SUPPLIED DATA ▸
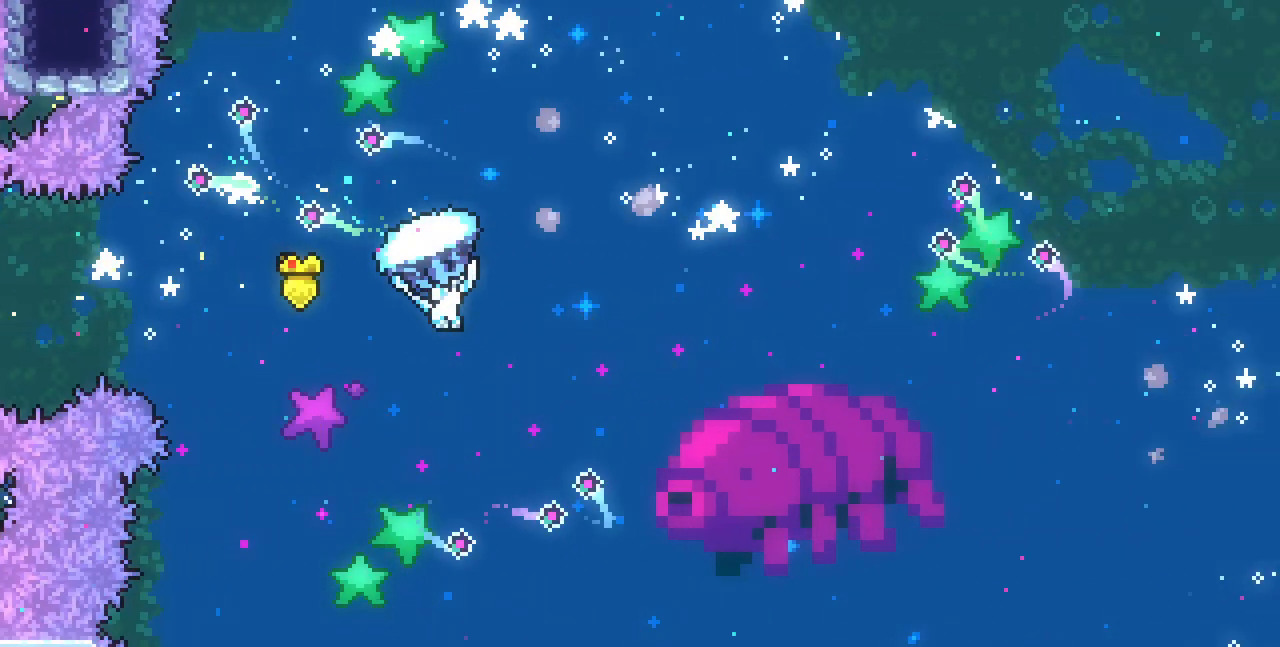
{"keys": ["right", "up", "x"], "events": []}
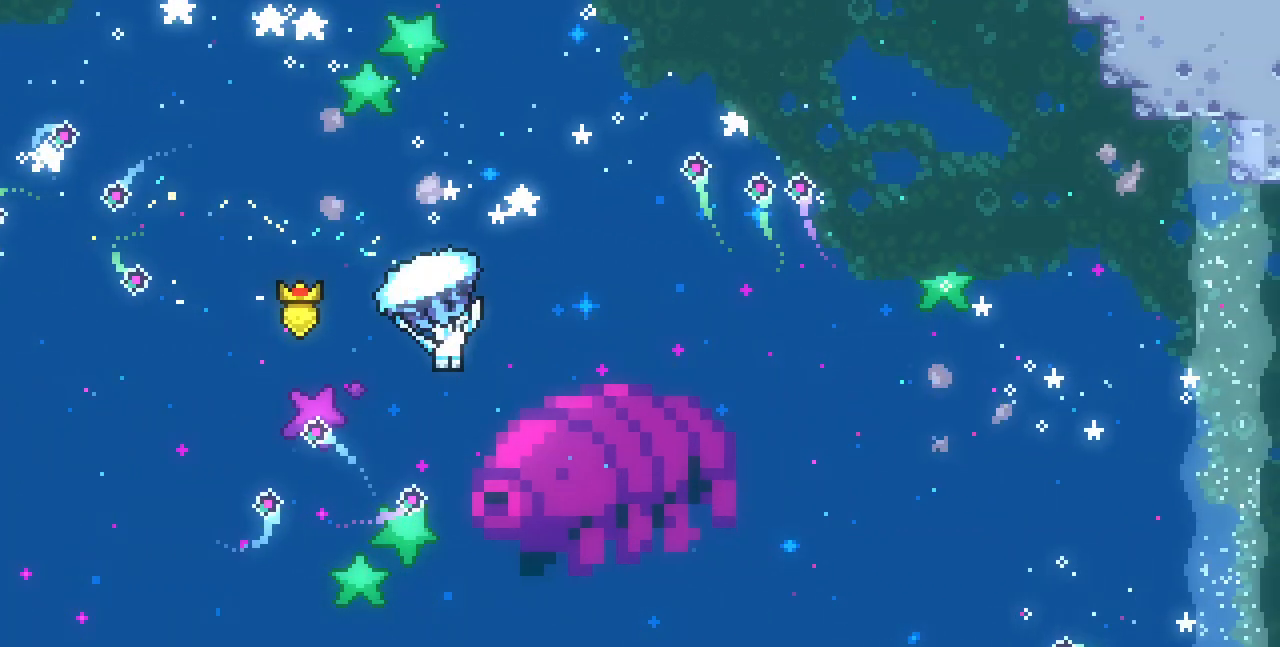
{"keys": ["right", "up", "x"], "events": []}
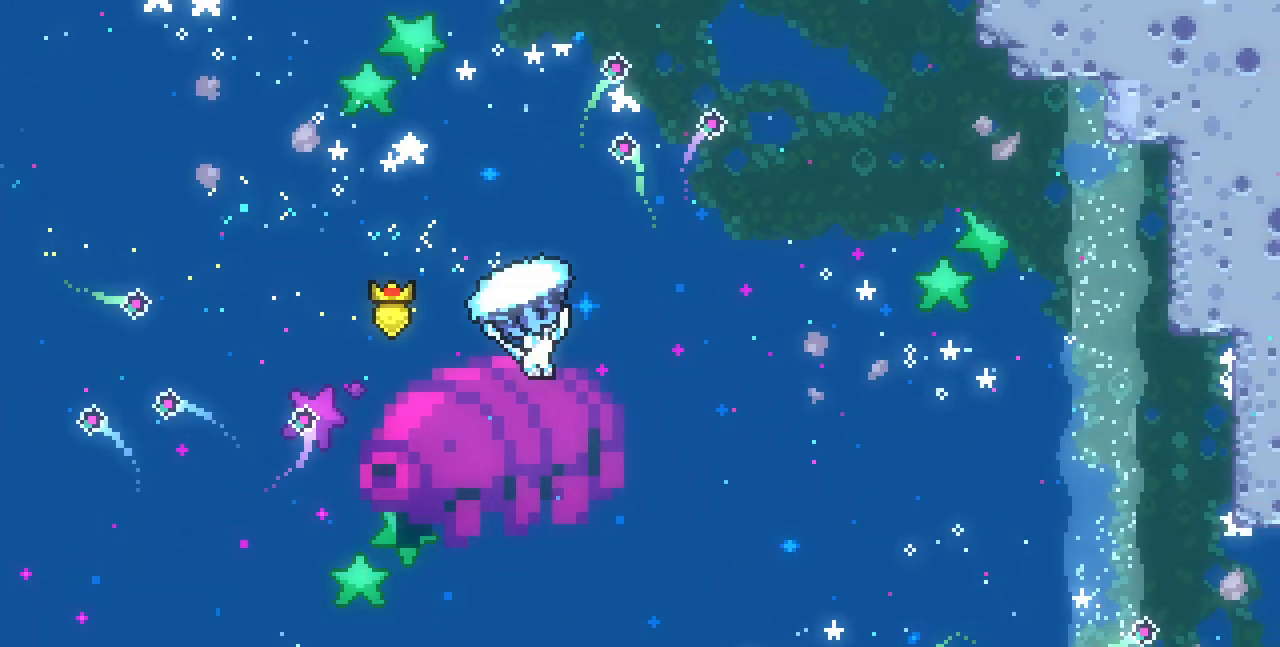
{"keys": ["right", "up", "x"], "events": []}
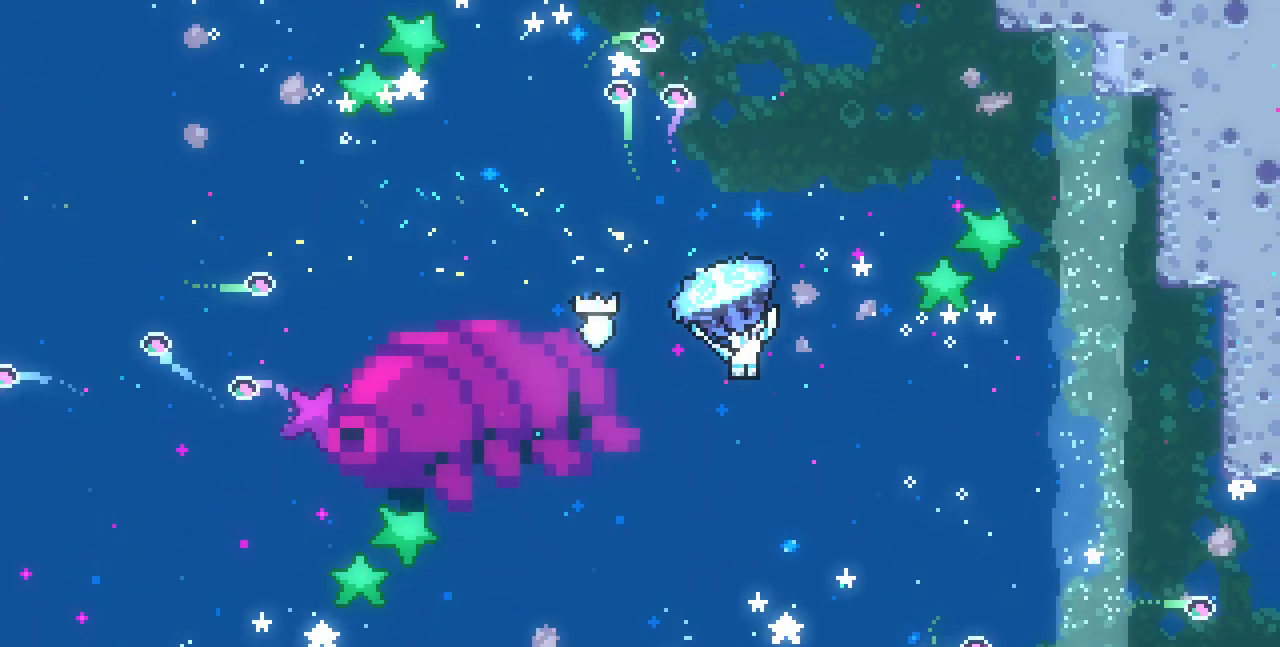
{"keys": ["right"], "events": [[117, "right", "up"], [150, "left", "down"], [183, "up", "up"], [183, "x", "up"], [217, "right", "down"], [250, "left", "up"]]}
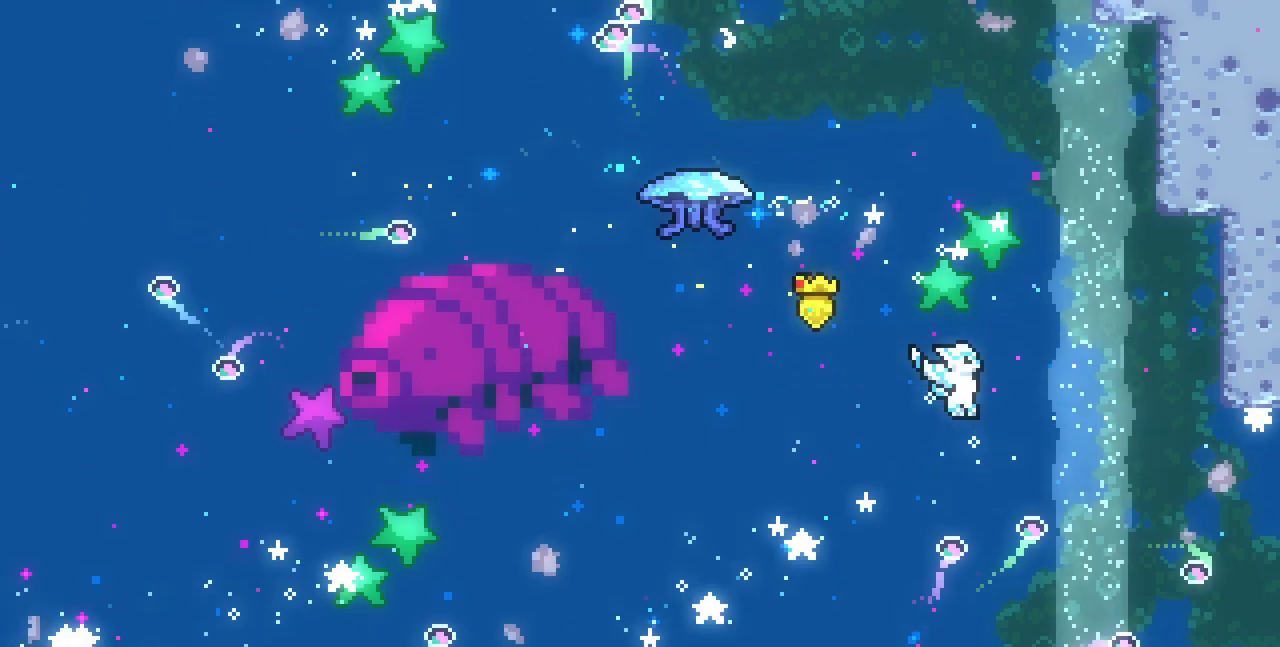
{"keys": ["down", "right", "z"], "events": [[350, "down", "down"], [400, "c", "down"], [467, "z", "down"], [500, "c", "up"]]}
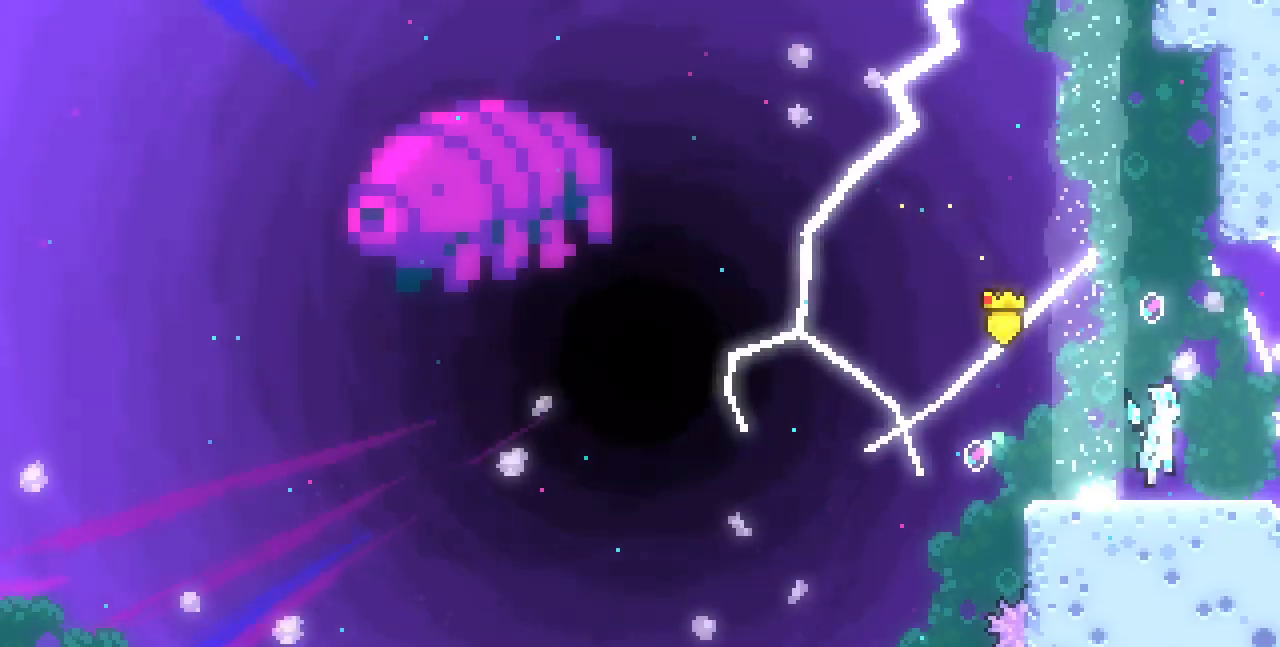
{"keys": ["right", "z"], "events": [[67, "down", "up"]]}
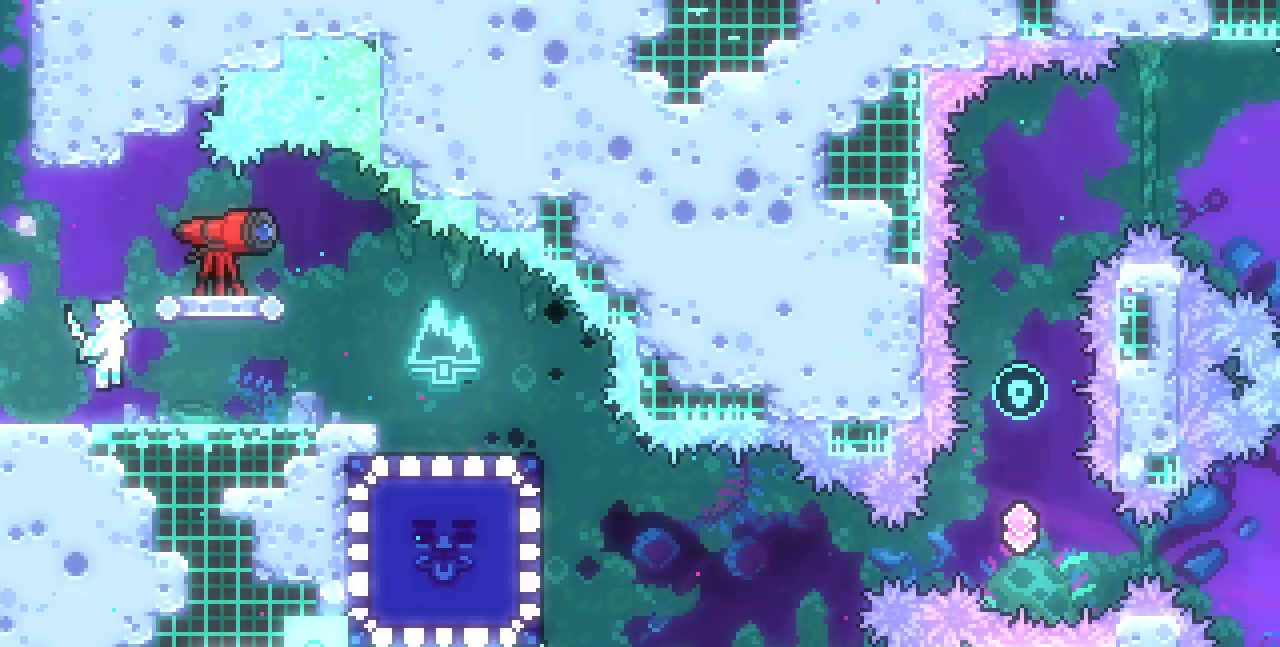
{"keys": [], "events": [[233, "z", "up"], [433, "right", "up"]]}
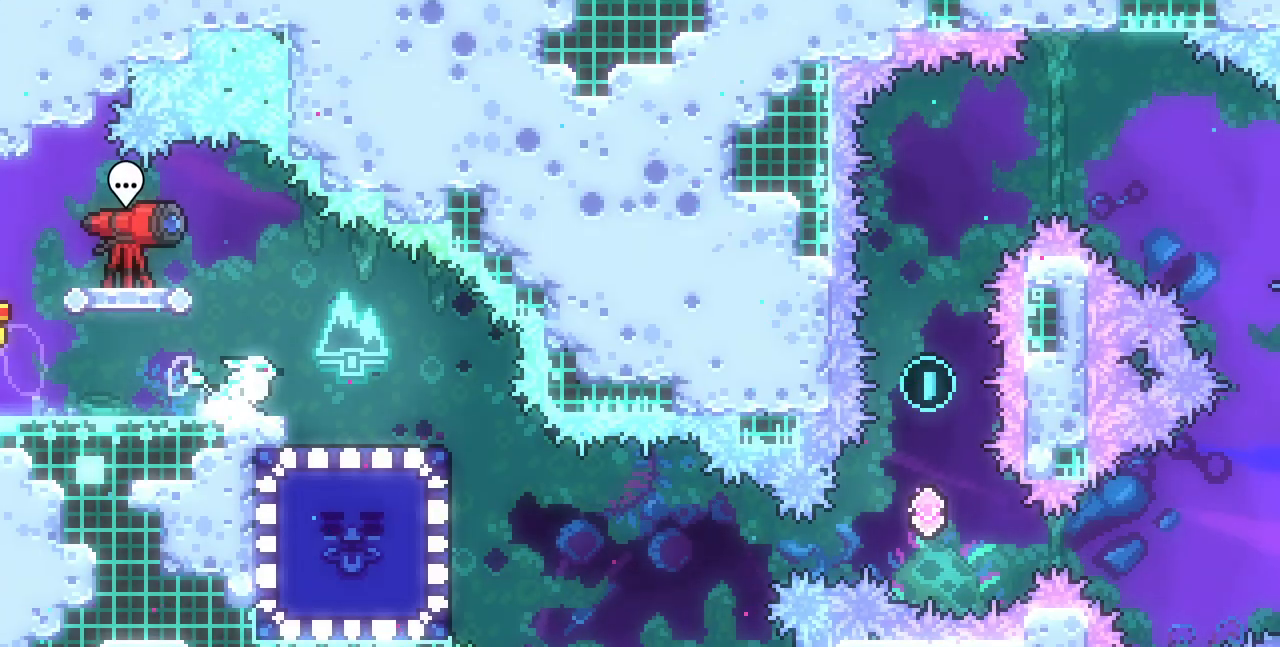
{"keys": ["right"], "events": [[50, "right", "down"]]}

TASK PROMPT ▸ Lines with the word "down" in them are the answer; report each one from the data.

RESPONSE TO THIS TASK ▸
{"keys": ["right"], "events": [[117, "right", "up"], [150, "left", "down"], [183, "up", "up"], [183, "x", "up"], [217, "right", "down"], [250, "left", "up"]]}
{"keys": ["down", "right", "z"], "events": [[350, "down", "down"], [400, "c", "down"], [467, "z", "down"], [500, "c", "up"]]}
{"keys": ["right", "z"], "events": [[67, "down", "up"]]}
{"keys": ["right"], "events": [[50, "right", "down"]]}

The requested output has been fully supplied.